#### PROBLEM TO WORK ON
From the entries below, copy exactly the lines from the one that contains "14: (743, 339, 3.31)" through the one that contains "30: (749, 190, 3.44)", both included, and only those.

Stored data
----

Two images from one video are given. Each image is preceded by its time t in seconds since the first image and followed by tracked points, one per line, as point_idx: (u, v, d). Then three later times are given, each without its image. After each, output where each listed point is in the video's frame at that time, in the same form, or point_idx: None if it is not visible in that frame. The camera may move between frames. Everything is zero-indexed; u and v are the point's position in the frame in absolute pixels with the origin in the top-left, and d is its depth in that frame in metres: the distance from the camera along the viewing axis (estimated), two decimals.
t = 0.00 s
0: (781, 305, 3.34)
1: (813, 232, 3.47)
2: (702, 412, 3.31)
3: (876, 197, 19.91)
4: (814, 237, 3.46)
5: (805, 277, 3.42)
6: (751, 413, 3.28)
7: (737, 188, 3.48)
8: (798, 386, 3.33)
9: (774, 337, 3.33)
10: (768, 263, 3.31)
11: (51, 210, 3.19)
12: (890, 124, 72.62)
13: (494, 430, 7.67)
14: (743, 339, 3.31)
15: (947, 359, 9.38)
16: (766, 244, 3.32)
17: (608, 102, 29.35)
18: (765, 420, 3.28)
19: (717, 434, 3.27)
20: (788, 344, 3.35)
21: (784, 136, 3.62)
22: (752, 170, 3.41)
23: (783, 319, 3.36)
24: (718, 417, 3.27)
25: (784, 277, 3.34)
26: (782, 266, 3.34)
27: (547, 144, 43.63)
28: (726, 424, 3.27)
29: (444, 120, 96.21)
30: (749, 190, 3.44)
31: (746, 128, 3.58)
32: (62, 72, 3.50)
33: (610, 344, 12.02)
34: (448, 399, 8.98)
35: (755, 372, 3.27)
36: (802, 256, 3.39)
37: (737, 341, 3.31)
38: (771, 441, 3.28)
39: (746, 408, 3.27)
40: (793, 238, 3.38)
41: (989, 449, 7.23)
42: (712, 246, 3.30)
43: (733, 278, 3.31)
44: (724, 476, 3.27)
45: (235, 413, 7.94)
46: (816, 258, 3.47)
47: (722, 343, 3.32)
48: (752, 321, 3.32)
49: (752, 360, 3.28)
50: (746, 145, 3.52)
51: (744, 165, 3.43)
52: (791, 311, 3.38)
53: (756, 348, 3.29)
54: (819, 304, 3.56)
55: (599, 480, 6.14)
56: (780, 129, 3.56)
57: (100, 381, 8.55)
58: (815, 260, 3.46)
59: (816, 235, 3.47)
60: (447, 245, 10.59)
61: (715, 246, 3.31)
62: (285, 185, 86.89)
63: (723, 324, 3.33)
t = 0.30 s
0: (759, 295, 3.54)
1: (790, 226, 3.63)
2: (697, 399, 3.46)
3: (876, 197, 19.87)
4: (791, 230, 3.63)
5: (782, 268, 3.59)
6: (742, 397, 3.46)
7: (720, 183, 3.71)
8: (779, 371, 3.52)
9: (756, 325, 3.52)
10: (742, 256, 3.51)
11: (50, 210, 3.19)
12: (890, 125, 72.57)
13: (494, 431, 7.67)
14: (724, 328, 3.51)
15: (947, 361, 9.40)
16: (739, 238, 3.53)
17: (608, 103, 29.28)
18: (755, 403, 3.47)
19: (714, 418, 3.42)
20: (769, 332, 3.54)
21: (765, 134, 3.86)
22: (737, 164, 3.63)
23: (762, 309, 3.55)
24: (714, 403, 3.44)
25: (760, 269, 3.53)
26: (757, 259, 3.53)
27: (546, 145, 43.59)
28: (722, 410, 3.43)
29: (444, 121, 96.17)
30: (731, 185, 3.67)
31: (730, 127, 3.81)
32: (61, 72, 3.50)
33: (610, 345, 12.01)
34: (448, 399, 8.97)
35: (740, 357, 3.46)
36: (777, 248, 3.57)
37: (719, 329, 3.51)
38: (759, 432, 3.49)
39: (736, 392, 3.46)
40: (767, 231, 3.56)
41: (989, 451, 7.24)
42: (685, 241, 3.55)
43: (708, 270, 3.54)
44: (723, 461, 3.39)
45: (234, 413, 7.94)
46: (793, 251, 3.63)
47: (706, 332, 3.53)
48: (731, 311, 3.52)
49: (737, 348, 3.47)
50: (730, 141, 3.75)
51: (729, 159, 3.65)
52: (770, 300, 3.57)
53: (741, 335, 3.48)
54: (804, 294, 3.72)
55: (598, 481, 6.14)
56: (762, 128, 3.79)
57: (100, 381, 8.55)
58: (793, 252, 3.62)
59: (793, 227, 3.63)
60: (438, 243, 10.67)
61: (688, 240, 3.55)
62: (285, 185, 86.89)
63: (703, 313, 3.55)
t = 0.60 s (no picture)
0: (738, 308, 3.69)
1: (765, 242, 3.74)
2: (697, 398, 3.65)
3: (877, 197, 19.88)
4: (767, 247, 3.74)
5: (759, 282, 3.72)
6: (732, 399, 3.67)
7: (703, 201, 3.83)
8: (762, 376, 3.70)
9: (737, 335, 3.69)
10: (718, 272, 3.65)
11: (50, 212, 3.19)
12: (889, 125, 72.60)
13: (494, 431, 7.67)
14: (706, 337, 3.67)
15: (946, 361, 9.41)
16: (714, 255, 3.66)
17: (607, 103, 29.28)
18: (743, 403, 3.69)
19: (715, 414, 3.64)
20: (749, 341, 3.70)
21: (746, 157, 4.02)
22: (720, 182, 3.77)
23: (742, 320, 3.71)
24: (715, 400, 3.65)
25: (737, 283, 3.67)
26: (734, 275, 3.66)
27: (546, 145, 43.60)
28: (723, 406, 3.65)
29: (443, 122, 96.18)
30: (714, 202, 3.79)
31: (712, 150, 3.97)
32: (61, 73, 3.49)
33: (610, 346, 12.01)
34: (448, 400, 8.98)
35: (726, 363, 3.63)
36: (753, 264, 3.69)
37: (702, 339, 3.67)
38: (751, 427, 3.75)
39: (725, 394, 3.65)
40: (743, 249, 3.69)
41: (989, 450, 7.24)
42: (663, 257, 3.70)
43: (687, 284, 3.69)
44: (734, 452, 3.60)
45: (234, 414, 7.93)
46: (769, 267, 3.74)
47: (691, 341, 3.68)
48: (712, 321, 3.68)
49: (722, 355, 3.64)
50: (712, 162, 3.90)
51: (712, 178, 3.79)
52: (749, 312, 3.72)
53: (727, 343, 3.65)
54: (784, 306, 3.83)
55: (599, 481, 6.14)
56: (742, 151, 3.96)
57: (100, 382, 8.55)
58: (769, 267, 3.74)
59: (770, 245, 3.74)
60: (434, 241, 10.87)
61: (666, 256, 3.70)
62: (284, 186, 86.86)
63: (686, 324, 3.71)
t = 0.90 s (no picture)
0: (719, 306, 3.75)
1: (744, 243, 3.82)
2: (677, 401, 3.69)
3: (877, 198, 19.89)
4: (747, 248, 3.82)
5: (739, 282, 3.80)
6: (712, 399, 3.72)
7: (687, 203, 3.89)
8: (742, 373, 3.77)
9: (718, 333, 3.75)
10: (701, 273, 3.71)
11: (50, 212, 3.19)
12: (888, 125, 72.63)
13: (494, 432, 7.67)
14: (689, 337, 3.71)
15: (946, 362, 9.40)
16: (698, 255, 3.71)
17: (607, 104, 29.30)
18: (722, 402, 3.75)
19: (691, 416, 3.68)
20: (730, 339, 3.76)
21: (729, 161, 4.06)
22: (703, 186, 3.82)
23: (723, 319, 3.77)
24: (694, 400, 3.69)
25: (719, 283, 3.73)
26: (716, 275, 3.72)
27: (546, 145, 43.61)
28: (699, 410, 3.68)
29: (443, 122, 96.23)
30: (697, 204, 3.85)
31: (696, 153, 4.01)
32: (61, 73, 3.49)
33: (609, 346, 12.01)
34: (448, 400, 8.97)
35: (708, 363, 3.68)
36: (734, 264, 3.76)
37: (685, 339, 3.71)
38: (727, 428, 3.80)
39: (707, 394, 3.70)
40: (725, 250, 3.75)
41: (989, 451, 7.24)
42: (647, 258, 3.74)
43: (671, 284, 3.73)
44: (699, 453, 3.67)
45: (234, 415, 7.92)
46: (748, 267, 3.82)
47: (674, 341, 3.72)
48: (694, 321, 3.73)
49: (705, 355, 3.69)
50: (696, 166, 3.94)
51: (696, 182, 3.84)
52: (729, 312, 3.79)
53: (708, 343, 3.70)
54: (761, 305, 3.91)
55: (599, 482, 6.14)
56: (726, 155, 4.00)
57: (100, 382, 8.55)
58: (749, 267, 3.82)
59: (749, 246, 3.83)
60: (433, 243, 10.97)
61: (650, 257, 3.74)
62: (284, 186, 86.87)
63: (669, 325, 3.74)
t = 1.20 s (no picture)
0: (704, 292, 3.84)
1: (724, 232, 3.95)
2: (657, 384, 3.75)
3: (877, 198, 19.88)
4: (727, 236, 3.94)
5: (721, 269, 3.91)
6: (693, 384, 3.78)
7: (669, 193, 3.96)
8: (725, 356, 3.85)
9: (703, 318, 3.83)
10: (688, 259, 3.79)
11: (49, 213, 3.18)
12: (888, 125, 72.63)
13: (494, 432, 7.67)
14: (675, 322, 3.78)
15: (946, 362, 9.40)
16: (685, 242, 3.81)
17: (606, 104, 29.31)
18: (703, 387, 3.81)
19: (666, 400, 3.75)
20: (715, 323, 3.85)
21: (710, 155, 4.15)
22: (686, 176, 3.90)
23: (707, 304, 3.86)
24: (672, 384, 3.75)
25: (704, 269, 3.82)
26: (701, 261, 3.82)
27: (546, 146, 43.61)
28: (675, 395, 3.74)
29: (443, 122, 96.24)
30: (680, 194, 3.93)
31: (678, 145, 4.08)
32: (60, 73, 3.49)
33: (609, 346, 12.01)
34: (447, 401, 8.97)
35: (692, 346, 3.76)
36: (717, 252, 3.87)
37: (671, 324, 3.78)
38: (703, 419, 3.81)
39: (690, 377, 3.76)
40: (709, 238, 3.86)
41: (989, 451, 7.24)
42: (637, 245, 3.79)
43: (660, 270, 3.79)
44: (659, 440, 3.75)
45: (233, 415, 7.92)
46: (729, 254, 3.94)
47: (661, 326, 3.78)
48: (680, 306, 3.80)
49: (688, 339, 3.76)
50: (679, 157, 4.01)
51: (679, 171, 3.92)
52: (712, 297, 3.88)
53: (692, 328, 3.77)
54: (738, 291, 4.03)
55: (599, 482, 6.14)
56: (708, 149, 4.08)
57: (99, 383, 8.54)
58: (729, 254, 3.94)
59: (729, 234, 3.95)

----

#### FINISHED TASK
14: (743, 339, 3.31)
15: (947, 359, 9.38)
16: (766, 244, 3.32)
17: (608, 102, 29.35)
18: (765, 420, 3.28)
19: (717, 434, 3.27)
20: (788, 344, 3.35)
21: (784, 136, 3.62)
22: (752, 170, 3.41)
23: (783, 319, 3.36)
24: (718, 417, 3.27)
25: (784, 277, 3.34)
26: (782, 266, 3.34)
27: (547, 144, 43.63)
28: (726, 424, 3.27)
29: (444, 120, 96.21)
30: (749, 190, 3.44)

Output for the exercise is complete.